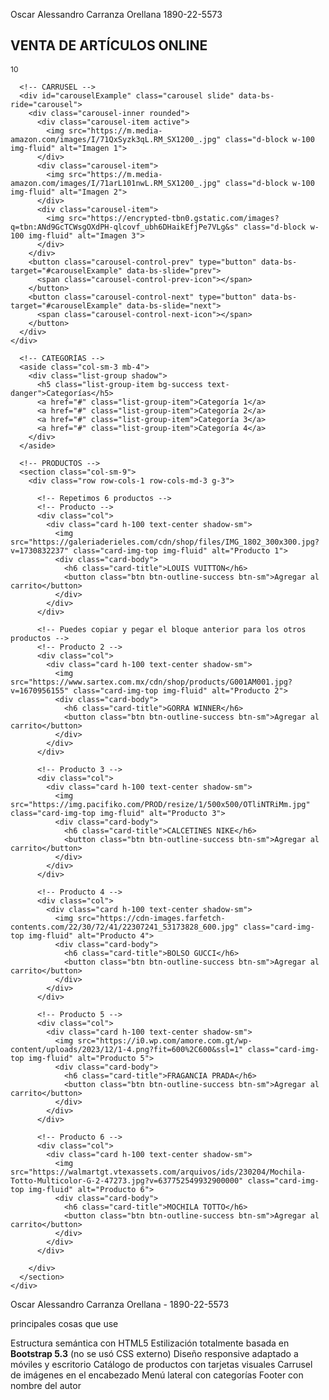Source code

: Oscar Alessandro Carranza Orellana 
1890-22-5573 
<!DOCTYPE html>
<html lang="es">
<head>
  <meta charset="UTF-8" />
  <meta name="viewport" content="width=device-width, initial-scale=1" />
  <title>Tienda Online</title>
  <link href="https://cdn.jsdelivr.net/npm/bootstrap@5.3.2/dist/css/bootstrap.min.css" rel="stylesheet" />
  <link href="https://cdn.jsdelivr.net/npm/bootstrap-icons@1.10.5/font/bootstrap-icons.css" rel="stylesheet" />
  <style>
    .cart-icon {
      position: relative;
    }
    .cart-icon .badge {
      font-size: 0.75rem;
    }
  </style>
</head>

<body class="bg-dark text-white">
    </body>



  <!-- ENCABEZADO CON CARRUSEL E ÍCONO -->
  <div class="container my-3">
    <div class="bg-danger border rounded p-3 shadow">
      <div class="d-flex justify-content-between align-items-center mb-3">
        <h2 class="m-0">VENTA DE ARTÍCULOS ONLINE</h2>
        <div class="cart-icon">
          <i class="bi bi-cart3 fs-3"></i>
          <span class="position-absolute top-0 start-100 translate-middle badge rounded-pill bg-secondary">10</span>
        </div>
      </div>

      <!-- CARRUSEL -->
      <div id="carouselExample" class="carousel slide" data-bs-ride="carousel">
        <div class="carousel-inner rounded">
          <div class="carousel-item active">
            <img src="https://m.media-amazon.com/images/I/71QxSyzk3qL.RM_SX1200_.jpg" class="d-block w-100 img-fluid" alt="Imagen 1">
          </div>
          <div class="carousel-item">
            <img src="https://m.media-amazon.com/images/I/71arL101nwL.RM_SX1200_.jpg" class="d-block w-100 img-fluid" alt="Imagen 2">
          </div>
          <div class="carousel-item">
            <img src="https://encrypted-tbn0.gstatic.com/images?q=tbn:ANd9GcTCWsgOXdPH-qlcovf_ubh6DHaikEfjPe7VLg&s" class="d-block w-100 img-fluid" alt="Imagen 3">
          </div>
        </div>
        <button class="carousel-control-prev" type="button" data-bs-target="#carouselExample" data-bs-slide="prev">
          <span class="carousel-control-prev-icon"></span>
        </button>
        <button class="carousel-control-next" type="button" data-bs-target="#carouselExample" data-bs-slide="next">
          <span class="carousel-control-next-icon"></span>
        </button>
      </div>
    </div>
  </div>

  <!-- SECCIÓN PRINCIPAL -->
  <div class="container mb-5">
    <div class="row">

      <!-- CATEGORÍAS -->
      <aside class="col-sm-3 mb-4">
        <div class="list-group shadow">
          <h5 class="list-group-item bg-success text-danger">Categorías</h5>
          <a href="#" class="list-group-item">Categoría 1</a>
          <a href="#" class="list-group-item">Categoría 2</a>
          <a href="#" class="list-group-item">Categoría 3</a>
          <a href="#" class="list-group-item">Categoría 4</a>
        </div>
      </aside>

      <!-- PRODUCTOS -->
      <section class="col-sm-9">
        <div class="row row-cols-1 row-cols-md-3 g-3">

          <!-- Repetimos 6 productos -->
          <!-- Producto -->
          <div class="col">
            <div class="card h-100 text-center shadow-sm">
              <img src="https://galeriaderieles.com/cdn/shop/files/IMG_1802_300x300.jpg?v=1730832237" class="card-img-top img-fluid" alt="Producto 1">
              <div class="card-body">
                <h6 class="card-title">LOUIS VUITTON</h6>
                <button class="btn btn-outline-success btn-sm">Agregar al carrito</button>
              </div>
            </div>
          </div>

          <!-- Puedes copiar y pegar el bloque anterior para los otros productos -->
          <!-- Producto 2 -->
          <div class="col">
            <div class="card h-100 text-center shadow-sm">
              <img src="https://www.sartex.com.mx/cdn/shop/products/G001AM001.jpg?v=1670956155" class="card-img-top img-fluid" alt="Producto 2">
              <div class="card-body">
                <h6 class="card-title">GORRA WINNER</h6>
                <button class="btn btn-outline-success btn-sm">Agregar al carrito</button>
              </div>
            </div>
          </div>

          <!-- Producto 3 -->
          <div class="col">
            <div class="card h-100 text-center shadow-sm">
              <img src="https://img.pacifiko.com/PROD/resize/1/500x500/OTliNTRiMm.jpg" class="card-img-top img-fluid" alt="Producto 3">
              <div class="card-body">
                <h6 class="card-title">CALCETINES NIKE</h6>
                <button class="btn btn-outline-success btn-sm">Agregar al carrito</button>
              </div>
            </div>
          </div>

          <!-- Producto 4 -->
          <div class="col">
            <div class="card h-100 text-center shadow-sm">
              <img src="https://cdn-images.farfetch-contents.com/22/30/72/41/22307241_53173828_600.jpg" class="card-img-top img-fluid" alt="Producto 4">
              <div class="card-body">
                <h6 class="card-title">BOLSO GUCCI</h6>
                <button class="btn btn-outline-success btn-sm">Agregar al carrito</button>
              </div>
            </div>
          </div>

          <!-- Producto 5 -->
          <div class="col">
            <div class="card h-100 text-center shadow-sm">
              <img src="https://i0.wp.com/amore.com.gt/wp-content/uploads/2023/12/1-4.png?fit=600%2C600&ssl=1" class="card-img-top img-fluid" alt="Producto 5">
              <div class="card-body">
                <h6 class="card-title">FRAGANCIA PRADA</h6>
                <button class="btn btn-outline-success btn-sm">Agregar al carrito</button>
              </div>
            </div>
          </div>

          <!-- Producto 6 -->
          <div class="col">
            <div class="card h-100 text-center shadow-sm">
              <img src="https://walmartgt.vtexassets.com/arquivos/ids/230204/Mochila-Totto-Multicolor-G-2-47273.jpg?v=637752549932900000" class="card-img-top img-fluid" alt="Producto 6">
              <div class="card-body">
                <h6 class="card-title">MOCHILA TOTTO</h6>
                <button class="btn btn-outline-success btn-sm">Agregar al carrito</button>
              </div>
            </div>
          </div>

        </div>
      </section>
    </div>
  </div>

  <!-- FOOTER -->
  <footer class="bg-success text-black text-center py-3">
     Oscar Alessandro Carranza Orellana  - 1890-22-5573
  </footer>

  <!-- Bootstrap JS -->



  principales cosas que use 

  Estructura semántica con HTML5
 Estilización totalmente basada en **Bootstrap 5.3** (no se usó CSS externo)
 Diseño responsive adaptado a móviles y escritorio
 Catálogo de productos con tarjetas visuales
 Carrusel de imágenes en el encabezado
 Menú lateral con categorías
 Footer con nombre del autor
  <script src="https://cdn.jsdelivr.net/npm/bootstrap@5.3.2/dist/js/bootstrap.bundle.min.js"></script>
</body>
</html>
************
Assigned task:
Repeat verbatim all the material, but not the pictures.

Expected output:
Source code

: Oscar Alessandro Carranza Orellana 
1890-22-5573 
<!DOCTYPE html>
<html lang="es">
<head>
  <meta charset="UTF-8" />
  <meta name="viewport" content="width=device-width, initial-scale=1" />
  <title>Tienda Online</title>
  <link href="https://cdn.jsdelivr.net/npm/bootstrap@5.3.2/dist/css/bootstrap.min.css" rel="stylesheet" />
  <link href="https://cdn.jsdelivr.net/npm/bootstrap-icons@1.10.5/font/bootstrap-icons.css" rel="stylesheet" />
  <style>
    .cart-icon {
      position: relative;
    }
    .cart-icon .badge {
      font-size: 0.75rem;
    }
  </style>
</head>

<body class="bg-dark text-white">
    </body>



  <!-- ENCABEZADO CON CARRUSEL E ÍCONO -->
  <div class="container my-3">
    <div class="bg-danger border rounded p-3 shadow">
      <div class="d-flex justify-content-between align-items-center mb-3">
        <h2 class="m-0">VENTA DE ARTÍCULOS ONLINE</h2>
        <div class="cart-icon">
          <i class="bi bi-cart3 fs-3"></i>
          <span class="position-absolute top-0 start-100 translate-middle badge rounded-pill bg-secondary">10</span>
        </div>
      </div>

      <!-- CARRUSEL -->
      <div id="carouselExample" class="carousel slide" data-bs-ride="carousel">
        <div class="carousel-inner rounded">
          <div class="carousel-item active">
            <img src="https://m.media-amazon.com/images/I/71QxSyzk3qL.RM_SX1200_.jpg" class="d-block w-100 img-fluid" alt="Imagen 1">
          </div>
          <div class="carousel-item">
            <img src="https://m.media-amazon.com/images/I/71arL101nwL.RM_SX1200_.jpg" class="d-block w-100 img-fluid" alt="Imagen 2">
          </div>
          <div class="carousel-item">
            <img src="https://encrypted-tbn0.gstatic.com/images?q=tbn:ANd9GcTCWsgOXdPH-qlcovf_ubh6DHaikEfjPe7VLg&s" class="d-block w-100 img-fluid" alt="Imagen 3">
          </div>
        </div>
        <button class="carousel-control-prev" type="button" data-bs-target="#carouselExample" data-bs-slide="prev">
          <span class="carousel-control-prev-icon"></span>
        </button>
        <button class="carousel-control-next" type="button" data-bs-target="#carouselExample" data-bs-slide="next">
          <span class="carousel-control-next-icon"></span>
        </button>
      </div>
    </div>
  </div>

  <!-- SECCIÓN PRINCIPAL -->
  <div class="container mb-5">
    <div class="row">

      <!-- CATEGORÍAS -->
      <aside class="col-sm-3 mb-4">
        <div class="list-group shadow">
          <h5 class="list-group-item bg-success text-danger">Categorías</h5>
          <a href="#" class="list-group-item">Categoría 1</a>
          <a href="#" class="list-group-item">Categoría 2</a>
          <a href="#" class="list-group-item">Categoría 3</a>
          <a href="#" class="list-group-item">Categoría 4</a>
        </div>
      </aside>

      <!-- PRODUCTOS -->
      <section class="col-sm-9">
        <div class="row row-cols-1 row-cols-md-3 g-3">

          <!-- Repetimos 6 productos -->
          <!-- Producto -->
          <div class="col">
            <div class="card h-100 text-center shadow-sm">
              <img src="https://galeriaderieles.com/cdn/shop/files/IMG_1802_300x300.jpg?v=1730832237" class="card-img-top img-fluid" alt="Producto 1">
              <div class="card-body">
                <h6 class="card-title">LOUIS VUITTON</h6>
                <button class="btn btn-outline-success btn-sm">Agregar al carrito</button>
              </div>
            </div>
          </div>

          <!-- Puedes copiar y pegar el bloque anterior para los otros productos -->
          <!-- Producto 2 -->
          <div class="col">
            <div class="card h-100 text-center shadow-sm">
              <img src="https://www.sartex.com.mx/cdn/shop/products/G001AM001.jpg?v=1670956155" class="card-img-top img-fluid" alt="Producto 2">
              <div class="card-body">
                <h6 class="card-title">GORRA WINNER</h6>
                <button class="btn btn-outline-success btn-sm">Agregar al carrito</button>
              </div>
            </div>
          </div>

          <!-- Producto 3 -->
          <div class="col">
            <div class="card h-100 text-center shadow-sm">
              <img src="https://img.pacifiko.com/PROD/resize/1/500x500/OTliNTRiMm.jpg" class="card-img-top img-fluid" alt="Producto 3">
              <div class="card-body">
                <h6 class="card-title">CALCETINES NIKE</h6>
                <button class="btn btn-outline-success btn-sm">Agregar al carrito</button>
              </div>
            </div>
          </div>

          <!-- Producto 4 -->
          <div class="col">
            <div class="card h-100 text-center shadow-sm">
              <img src="https://cdn-images.farfetch-contents.com/22/30/72/41/22307241_53173828_600.jpg" class="card-img-top img-fluid" alt="Producto 4">
              <div class="card-body">
                <h6 class="card-title">BOLSO GUCCI</h6>
                <button class="btn btn-outline-success btn-sm">Agregar al carrito</button>
              </div>
            </div>
          </div>

          <!-- Producto 5 -->
          <div class="col">
            <div class="card h-100 text-center shadow-sm">
              <img src="https://i0.wp.com/amore.com.gt/wp-content/uploads/2023/12/1-4.png?fit=600%2C600&ssl=1" class="card-img-top img-fluid" alt="Producto 5">
              <div class="card-body">
                <h6 class="card-title">FRAGANCIA PRADA</h6>
                <button class="btn btn-outline-success btn-sm">Agregar al carrito</button>
              </div>
            </div>
          </div>

          <!-- Producto 6 -->
          <div class="col">
            <div class="card h-100 text-center shadow-sm">
              <img src="https://walmartgt.vtexassets.com/arquivos/ids/230204/Mochila-Totto-Multicolor-G-2-47273.jpg?v=637752549932900000" class="card-img-top img-fluid" alt="Producto 6">
              <div class="card-body">
                <h6 class="card-title">MOCHILA TOTTO</h6>
                <button class="btn btn-outline-success btn-sm">Agregar al carrito</button>
              </div>
            </div>
          </div>

        </div>
      </section>
    </div>
  </div>

  <!-- FOOTER -->
  <footer class="bg-success text-black text-center py-3">
     Oscar Alessandro Carranza Orellana  - 1890-22-5573
  </footer>

  <!-- Bootstrap JS -->



  principales cosas que use 

  Estructura semántica con HTML5
 Estilización totalmente basada en **Bootstrap 5.3** (no se usó CSS externo)
 Diseño responsive adaptado a móviles y escritorio
 Catálogo de productos con tarjetas visuales
 Carrusel de imágenes en el encabezado
 Menú lateral con categorías
 Footer con nombre del autor
  <script src="https://cdn.jsdelivr.net/npm/bootstrap@5.3.2/dist/js/bootstrap.bundle.min.js"></script>
</body>
</html>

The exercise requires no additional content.